The market ended with modest gains with the Sensex rose 77.01 points or 0.21 per cent to settle at 36,347, while the Nifty 50 index rose 20.35 points or 0.19 per cent to settle at 10,908.70. The Mid-Cap and small-cap indexes rose 0.21 and 0.45 per cent respectively.
The market breadth was positive as 1,441 shares rose and 1,119 shares fell.
Among the sectoral indices on BSE, the Power, Capital Goods and Telecom indexes surged 1.09, 1.08 and 0.97 per cent respectively. The Teck index (down 1.13 per cent), the IT index (down 1.08 per cent) and the FMCG index (down 0.29 per cent), underperformed the Sensex.
Sneha Seth, derivatives analyst at Angel Broking said, “The benchmark index began today’s session on a negative note, backed by sell-off seen in the global market. We witnessed some selling in the initial part of the day to bring index near the support zone of 10,800; however, index soon recovered sharply.”
“In F&O space, we saw addition of some fresh long positions in both Nifty as well as BankNifty. Meanwhile, put writer continued adding good amount of positions in 10,900 strike. On the other side, some build-up took place in 10,900-11,100 call options. Considering the above data points, we continue with our optimistic stands on the market,” she said.
Sameet Chavan, chief analyst-technical and derivatives at Angel Broking said that for the second straight session Dow Jones had more than 500 points drop to close around the lowest point of the current calendar year. This sell off was triggered with the fear of fed announcing rate hike for the last time this year. This had a rub off effect on rest of the Asian peers.

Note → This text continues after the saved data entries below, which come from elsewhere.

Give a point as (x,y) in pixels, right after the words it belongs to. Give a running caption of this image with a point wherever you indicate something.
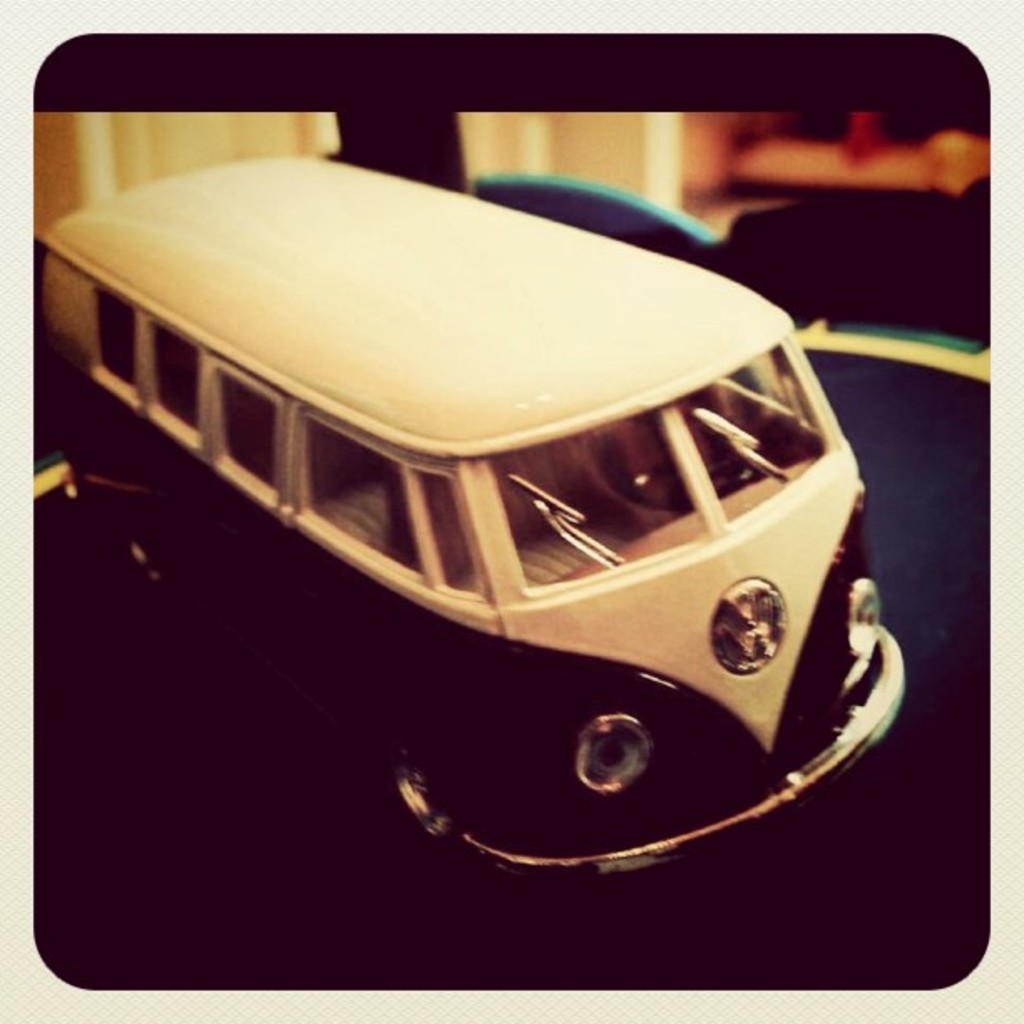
In this image, we can see a toy (695,597). We can see the ground (911,447) and the blurred background (634,146).
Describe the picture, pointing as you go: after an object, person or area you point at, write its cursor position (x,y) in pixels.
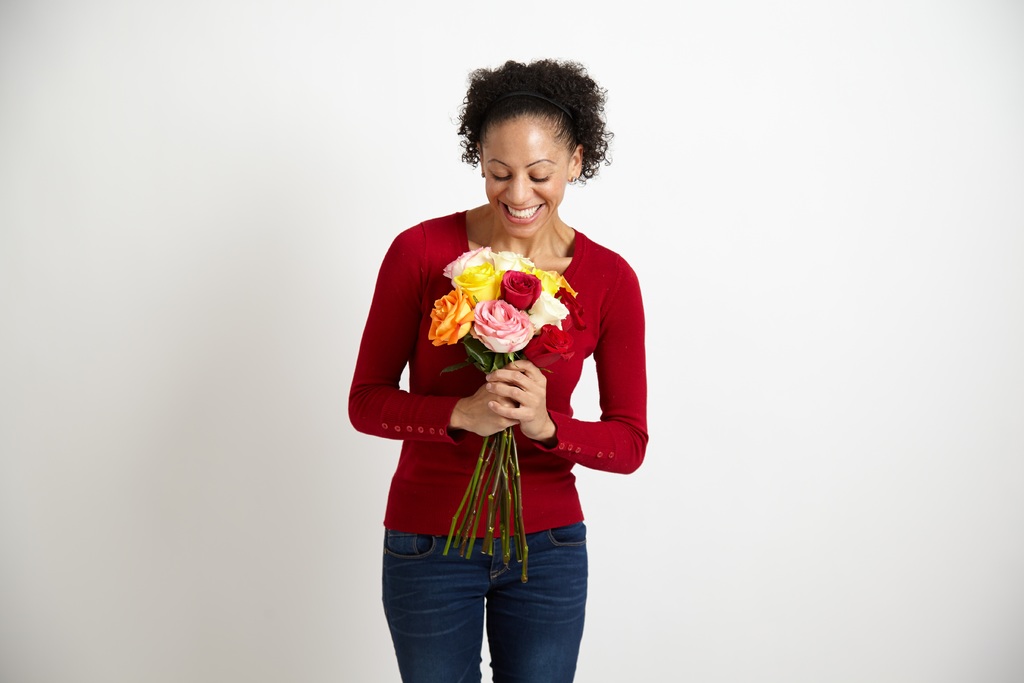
In this image we can see a lady (405,315) holding flowers (487,320) with stems (495,434). In the background (811,178) it is white.
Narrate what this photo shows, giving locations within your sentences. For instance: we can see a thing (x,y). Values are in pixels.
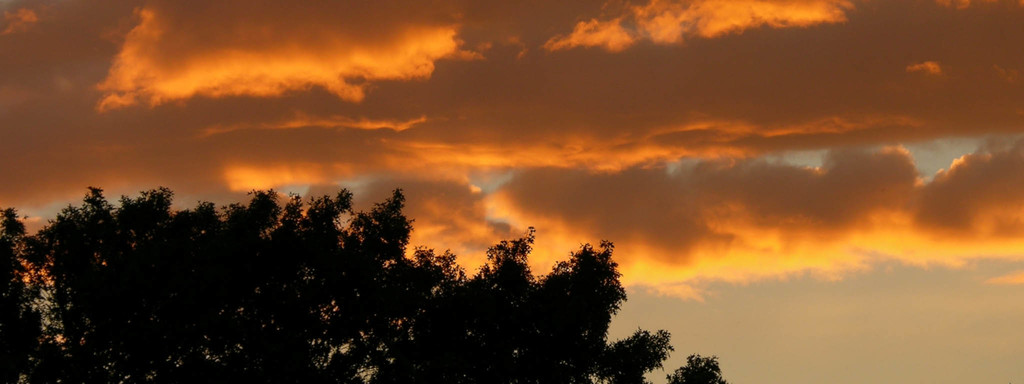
In this picture we can see trees (210,375) and in the background (753,265) we can see the sky (807,65) with clouds (447,92).
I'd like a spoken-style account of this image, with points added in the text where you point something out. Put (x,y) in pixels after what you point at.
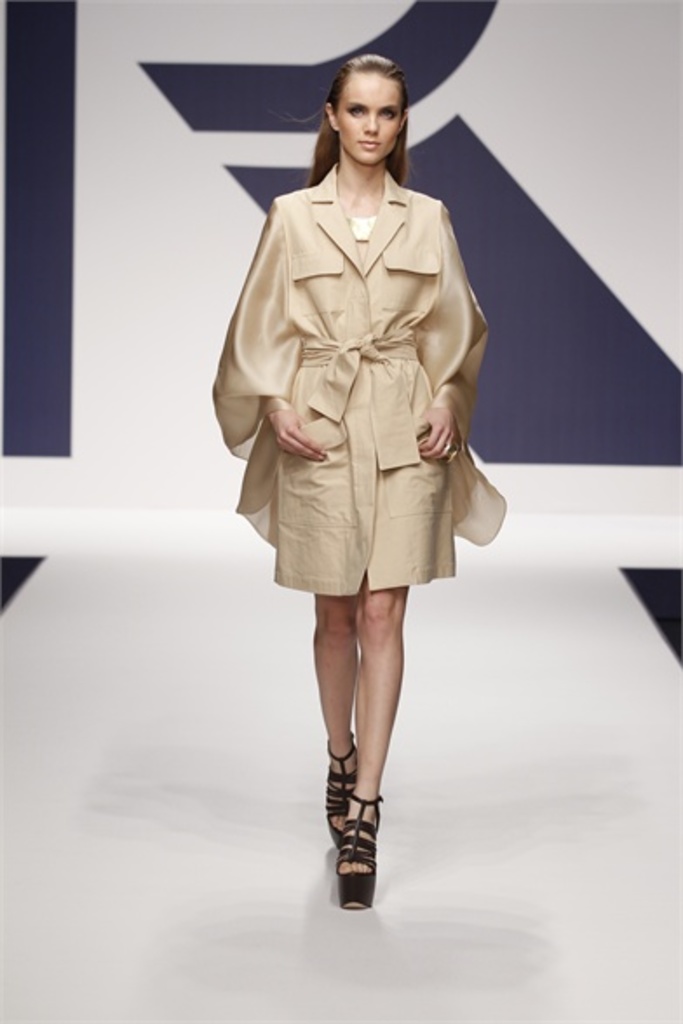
In this picture I can see a woman (352,527) walking. Looks like a fashion show.
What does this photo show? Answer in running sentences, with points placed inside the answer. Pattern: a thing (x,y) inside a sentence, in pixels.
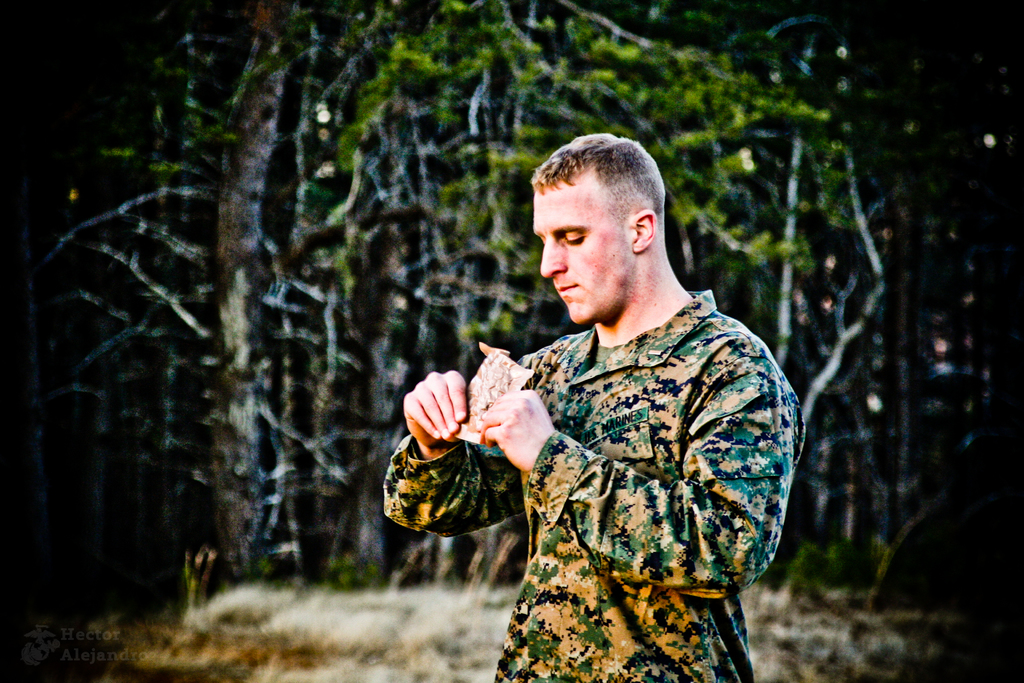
In the image, there is a man (523,473) holding some object (469,418) with his both hands (438,421) and there are many trees (300,197) behind the man (605,393).
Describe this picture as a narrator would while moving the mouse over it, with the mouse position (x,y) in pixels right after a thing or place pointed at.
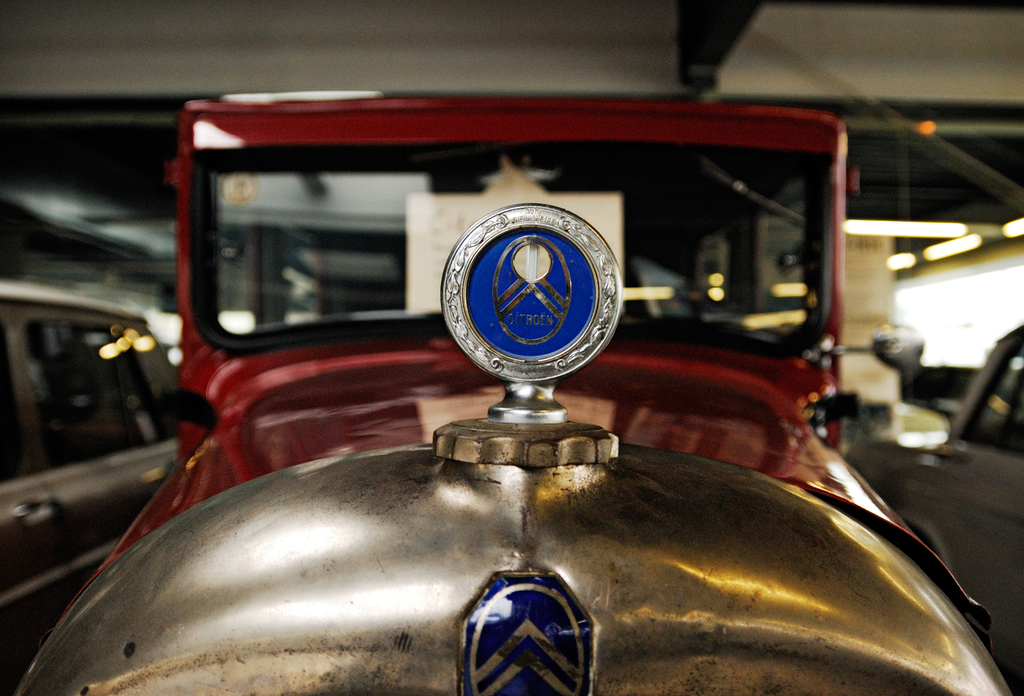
In this image I can see few vehicles (754,548), in front (843,599) the vehicle (529,406) is in red and gold color and I can also see a blue color logo (494,286).
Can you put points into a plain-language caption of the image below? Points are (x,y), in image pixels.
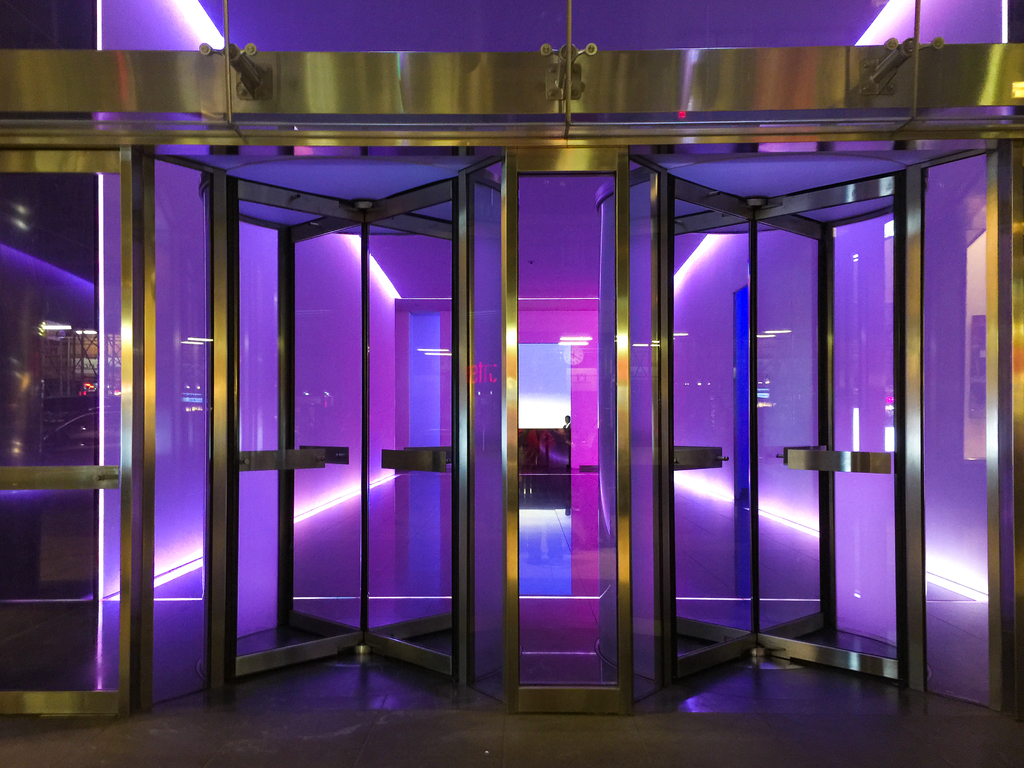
In this picture I can see there are two doors (748,612) and they have glass (443,534), there is a purple light (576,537) attached and there is a man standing in the backdrop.
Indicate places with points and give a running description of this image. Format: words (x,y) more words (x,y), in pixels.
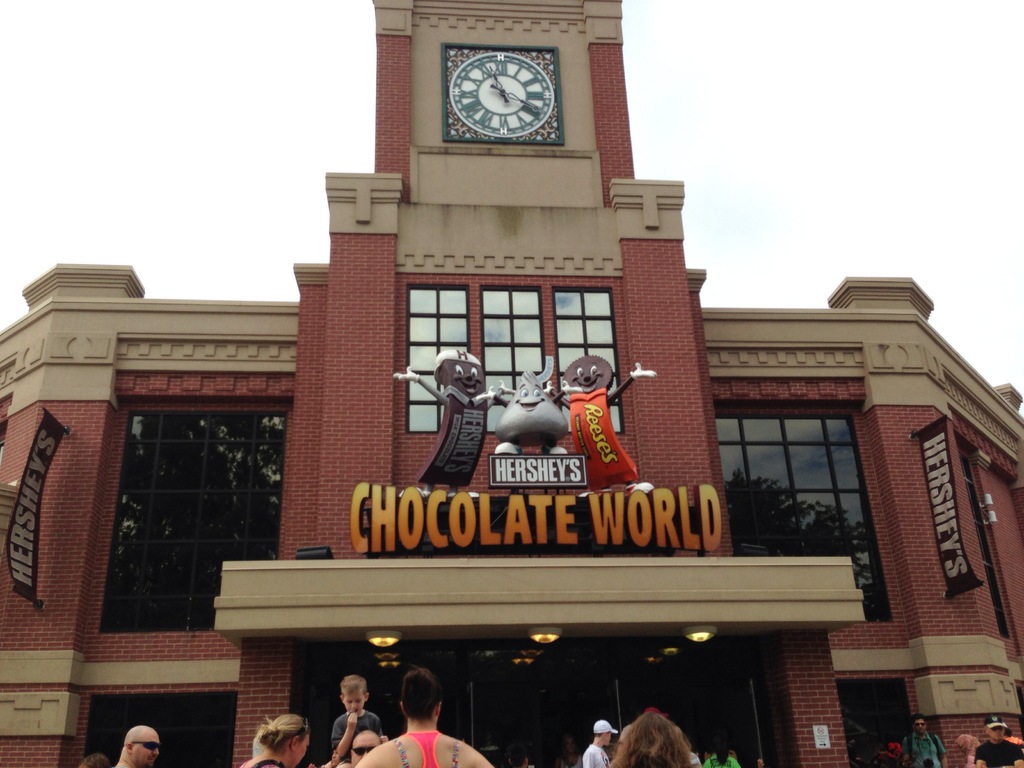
It is a building (828,385) there are chocolate toys (537,432) on it. At the top (523,89) it's a clock (512,67).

In last few days, our markets have decoupled from its global peers and today’s price action was the perfect example of it. The banking index went on to surpass its recent swing high with an authority and hence, it’s a matter of time now, we would see even Nifty surpassing its recent swing of 10,941.20. Thus, we continue to remain upbeat and advise using dips to go long with a momentum perspective.
We reiterate that our markets are likely to witness a ‘Santa Rally’ in coming days. Hence, traders should focus on individual stocks, which are likely to provide better trading opportunities.